Electronic Cigarette

Lifesavers - Smoker's smart choice.

 

 

Who was the world's first tobacco smoker?

According to the Huron Indian myth, back in ancient times the land was completely barren. The people were starving, so the Great Spirit sent a woman to save humankind. She traveled over the world, and everywhere her right hand touched, the ground potatoes grew. Everywhere her left hand touched, the ground corn grew. The world was saved. The land was fertile and producing, so the woman sat down to rest — and when she got up, tobacco grew where she had rested.

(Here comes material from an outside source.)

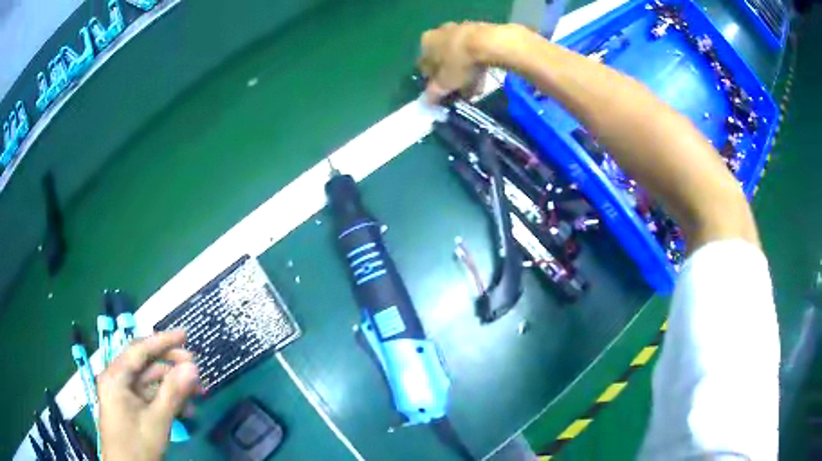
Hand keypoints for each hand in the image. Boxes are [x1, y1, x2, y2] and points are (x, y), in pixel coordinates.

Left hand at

That's a neat story, but it still doesn't explain who the first person was who rolled up a dry tobacco leaf, set fire to one end, and inhaled the smoke through the other end.

There is a little evidence of the presence of nicotine in a few Old World plants like belladonna and Nicotiana Africana, and some remnants of nicotine have been found in human remains and in pipes in the near East and in Africa. However, there is absolutely no evidence of any kind of habitual use of nicotine in the ancient world anywhere except in the Americas.

Experts believe that the tobacco plant as we know it first appeared about 6000 BC, and by about 1000 BC, ancient Indian tribes had begun to find ways to use the tobacco plant — including smoking it and chewing it. By 1000 AD, tobacco use was widespread in the Americas.

Some of Columbus' sailors found Arawak and Taino Indians smoking tobacco, took up the habit, and began to spread it around the world. Beans, corn, and tobacco were actually the first products that were exported from the New World to the Old World. In his journals, Christopher Columbus goes into great detail concerning tobacco and its uses.